Prompt — From the listing below, extract every line containing "JSON".
** Data in this exercise follows **
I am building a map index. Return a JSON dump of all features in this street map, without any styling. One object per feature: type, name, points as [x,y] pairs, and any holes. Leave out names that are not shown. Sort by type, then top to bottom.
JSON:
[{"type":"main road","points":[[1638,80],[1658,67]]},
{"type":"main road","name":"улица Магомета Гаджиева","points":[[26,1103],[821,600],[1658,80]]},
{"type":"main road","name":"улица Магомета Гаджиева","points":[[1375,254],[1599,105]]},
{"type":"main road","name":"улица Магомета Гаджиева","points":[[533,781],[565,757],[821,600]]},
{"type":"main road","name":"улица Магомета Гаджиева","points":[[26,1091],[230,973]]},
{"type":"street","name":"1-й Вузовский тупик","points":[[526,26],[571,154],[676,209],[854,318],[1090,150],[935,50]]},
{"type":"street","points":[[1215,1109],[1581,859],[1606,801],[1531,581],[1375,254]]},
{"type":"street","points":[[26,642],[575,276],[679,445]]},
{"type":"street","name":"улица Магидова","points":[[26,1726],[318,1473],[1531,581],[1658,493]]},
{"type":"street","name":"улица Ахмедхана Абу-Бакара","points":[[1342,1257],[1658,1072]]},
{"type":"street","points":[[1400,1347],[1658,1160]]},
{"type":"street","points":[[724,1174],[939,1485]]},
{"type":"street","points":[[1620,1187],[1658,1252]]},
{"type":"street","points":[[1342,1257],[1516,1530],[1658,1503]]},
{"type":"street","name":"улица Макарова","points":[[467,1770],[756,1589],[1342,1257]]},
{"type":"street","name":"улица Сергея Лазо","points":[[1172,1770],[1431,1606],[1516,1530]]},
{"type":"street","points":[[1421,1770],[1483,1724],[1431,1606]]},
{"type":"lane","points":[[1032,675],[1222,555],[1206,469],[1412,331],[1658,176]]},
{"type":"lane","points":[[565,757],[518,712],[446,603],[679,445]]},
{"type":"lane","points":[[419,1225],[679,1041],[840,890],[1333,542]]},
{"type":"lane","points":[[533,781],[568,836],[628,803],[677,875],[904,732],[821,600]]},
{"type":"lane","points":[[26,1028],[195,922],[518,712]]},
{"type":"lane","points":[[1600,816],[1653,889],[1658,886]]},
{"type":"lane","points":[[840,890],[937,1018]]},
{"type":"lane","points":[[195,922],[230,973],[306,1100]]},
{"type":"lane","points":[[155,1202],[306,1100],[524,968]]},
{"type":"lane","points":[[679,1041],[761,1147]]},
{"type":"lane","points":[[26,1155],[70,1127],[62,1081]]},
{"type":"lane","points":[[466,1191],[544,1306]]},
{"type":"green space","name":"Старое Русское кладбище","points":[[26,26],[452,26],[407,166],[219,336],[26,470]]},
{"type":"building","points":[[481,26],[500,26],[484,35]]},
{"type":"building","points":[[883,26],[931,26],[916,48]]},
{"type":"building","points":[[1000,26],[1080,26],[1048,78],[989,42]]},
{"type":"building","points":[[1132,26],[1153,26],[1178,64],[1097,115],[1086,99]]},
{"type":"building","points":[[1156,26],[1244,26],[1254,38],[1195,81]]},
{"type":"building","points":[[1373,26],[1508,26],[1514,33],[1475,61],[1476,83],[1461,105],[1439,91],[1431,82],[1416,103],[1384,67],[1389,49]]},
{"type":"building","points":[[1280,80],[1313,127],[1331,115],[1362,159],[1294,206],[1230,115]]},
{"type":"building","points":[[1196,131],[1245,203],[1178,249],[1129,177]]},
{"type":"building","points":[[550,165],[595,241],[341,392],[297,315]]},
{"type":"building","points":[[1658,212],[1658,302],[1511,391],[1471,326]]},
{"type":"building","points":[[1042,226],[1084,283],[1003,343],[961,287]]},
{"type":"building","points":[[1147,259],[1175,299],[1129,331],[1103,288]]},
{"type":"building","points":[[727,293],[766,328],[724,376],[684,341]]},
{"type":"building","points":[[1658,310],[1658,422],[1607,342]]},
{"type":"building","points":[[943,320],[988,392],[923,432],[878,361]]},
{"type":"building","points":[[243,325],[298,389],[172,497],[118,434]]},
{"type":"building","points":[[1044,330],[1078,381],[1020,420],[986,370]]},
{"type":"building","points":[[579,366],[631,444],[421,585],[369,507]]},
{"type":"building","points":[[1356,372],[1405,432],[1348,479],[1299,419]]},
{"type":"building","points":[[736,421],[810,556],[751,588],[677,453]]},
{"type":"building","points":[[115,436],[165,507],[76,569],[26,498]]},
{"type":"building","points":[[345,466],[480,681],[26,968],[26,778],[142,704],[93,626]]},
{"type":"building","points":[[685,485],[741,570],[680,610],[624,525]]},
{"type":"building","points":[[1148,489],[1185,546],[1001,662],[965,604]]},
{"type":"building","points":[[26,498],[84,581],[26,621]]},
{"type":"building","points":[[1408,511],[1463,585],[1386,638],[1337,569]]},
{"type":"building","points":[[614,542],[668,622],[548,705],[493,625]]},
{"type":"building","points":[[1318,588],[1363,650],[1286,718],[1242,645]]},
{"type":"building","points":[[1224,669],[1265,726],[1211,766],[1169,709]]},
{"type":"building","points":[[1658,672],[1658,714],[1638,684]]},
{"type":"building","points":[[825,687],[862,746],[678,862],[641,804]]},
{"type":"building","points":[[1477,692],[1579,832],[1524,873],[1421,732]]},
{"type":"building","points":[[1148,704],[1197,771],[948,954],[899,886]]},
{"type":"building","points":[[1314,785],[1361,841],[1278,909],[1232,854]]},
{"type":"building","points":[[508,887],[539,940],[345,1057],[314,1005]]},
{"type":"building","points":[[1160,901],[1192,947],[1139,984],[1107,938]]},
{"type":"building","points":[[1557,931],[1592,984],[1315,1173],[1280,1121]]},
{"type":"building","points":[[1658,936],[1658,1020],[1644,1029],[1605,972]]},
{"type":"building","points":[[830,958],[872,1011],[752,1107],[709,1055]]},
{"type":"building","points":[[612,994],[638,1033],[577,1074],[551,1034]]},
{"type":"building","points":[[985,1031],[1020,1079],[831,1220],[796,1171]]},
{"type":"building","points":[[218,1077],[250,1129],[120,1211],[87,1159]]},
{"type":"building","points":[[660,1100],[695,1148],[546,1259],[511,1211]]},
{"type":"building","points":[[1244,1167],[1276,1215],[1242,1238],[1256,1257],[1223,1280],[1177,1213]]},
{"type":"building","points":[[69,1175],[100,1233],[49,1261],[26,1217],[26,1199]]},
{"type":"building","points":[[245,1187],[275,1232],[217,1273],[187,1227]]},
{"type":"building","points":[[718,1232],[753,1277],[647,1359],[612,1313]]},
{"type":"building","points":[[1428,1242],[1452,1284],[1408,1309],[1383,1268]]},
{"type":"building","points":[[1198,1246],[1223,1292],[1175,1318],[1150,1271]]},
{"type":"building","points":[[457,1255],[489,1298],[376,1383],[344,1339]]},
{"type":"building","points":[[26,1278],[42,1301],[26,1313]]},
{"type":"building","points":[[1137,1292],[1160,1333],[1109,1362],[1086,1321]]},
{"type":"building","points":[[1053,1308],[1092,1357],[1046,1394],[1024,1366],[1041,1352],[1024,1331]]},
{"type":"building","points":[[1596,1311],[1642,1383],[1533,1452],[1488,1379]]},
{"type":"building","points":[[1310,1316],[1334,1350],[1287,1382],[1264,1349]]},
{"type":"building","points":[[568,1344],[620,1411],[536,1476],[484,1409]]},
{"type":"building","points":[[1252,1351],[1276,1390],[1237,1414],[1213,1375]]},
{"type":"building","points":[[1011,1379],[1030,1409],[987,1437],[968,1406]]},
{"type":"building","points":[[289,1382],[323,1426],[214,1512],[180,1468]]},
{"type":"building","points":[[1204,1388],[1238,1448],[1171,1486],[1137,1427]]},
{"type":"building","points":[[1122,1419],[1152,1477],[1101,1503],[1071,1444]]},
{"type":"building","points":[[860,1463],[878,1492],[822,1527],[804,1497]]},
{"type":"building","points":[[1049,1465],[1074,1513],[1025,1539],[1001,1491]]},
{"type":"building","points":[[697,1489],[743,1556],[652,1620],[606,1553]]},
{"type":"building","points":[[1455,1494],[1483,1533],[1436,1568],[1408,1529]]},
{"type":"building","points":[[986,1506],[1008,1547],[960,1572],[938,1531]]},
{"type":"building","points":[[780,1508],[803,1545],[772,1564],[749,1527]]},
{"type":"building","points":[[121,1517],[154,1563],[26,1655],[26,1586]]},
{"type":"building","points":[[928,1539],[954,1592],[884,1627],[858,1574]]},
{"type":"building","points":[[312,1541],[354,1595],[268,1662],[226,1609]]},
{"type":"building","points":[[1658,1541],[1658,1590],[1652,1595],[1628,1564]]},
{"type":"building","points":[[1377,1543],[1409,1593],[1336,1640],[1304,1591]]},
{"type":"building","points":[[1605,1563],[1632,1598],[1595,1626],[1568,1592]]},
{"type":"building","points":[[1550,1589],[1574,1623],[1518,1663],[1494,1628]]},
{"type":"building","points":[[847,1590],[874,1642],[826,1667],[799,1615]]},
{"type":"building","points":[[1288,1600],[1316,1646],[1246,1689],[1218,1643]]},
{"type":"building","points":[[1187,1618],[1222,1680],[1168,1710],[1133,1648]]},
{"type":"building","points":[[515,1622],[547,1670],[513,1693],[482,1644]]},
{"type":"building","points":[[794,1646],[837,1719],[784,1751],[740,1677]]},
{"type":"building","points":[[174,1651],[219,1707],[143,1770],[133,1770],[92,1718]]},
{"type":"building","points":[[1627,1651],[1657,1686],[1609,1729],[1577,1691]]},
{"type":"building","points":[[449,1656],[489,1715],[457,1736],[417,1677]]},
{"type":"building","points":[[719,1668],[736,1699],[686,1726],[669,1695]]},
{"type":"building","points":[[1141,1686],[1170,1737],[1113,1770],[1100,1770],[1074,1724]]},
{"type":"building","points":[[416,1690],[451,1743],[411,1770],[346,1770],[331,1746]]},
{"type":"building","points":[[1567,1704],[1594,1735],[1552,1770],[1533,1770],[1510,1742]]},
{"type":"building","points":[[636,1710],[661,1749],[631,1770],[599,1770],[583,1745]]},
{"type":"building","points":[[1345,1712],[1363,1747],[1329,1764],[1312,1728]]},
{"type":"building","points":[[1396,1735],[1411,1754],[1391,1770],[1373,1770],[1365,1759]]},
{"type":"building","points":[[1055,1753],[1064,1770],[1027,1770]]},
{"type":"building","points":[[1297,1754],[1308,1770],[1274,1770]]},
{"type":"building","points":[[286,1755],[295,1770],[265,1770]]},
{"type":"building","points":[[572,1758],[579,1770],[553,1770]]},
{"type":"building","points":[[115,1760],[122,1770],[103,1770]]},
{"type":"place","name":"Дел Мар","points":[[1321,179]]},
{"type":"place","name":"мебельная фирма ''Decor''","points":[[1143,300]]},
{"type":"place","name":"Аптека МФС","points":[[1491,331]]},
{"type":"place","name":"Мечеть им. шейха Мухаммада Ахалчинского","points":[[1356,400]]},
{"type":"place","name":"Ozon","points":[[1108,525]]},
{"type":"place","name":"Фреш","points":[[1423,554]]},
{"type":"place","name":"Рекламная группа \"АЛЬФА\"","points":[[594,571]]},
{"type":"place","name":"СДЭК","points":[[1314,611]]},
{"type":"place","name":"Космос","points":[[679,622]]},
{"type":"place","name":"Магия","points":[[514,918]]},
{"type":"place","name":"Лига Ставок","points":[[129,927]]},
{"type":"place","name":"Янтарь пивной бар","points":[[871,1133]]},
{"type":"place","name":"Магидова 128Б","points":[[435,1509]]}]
** End of Data in this exercise **
Your response —
I am building a map index. Return a JSON dump of all features in this street map, without any styling. One object per feature: type, name, points as [x,y] pairs, and any holes. Leave out names that are not shown. Sort by type, then top to bottom.
JSON:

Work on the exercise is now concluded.